29. The method according to claim 18, the method further includes:

receiving a request to generate at least one assertion about a subject from the at least one target system; and

generating the assertion based on at least one of a second set of data points and the at least one relational, in response to receiving the request.

30. The method according to claim 18, the method further includes communicating to the at least one target system, at least one of the set of data points and the at least one relational data point, in response to receiving the request from the at least one target system.

31. The method according to claim 18, the method further includes communicating a message to the at least one target system, altering a process executing on the least one target system.

32. A non-transitory computer readable medium having stored thereon sequences of instruction for managing information potentially pertinent to identifying fraudulent activity including instructions that will cause at least one processor to:

receive a plurality of data points potentially pertinent to identifying fraudulent activity from a plurality of source systems, the plurality of data points including a first data point received from a first source system and a second data point received from a second source system different than the first source system;

store, by a computer, the plurality of data points in memory;

perform an analysis of the plurality of data points including the first data point and the second data point to produce at least one relational data point;

store, by the computer, the at least one relational data point in memory; and

receive, by the computer, from at least one target system, a request to retrieve at least one of a set of data points and the at least one relational data point.

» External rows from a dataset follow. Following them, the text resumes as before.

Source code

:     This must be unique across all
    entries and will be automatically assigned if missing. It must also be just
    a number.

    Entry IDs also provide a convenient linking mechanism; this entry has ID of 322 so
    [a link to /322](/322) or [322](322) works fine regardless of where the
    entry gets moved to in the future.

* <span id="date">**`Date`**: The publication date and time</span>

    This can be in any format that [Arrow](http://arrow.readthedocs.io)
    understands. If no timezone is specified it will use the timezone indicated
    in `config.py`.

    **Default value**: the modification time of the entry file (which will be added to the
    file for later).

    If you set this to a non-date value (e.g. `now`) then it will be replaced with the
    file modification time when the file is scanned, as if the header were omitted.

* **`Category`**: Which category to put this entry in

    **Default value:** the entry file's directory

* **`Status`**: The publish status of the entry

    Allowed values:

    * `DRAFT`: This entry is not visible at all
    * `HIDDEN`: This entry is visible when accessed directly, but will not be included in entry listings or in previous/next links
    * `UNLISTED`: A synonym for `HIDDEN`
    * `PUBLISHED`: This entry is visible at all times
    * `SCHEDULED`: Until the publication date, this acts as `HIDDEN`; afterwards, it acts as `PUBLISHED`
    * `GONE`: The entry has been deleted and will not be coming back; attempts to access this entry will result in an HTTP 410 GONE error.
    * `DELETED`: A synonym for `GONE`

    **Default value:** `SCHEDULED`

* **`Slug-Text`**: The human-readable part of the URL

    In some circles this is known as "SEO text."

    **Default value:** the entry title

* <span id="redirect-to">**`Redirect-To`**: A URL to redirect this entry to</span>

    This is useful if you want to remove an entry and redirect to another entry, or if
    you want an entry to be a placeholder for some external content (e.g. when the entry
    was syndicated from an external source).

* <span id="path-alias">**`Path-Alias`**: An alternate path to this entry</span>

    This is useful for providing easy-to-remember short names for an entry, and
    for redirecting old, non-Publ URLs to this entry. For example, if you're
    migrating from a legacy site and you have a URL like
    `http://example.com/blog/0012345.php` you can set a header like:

33. The computer readable medium according to claim 30, wherein the instructions cause the at least one processor to perform the analysis of the first data point and the second data point further includes at least one of accumulating, aggregating, trending, filtering and adjusting.

34. The computer readable medium according to claim 31, wherein the instructions cause the at least one processor to produce the at least one relational data point in response to determining association criteria shared by the first data point and the second data point.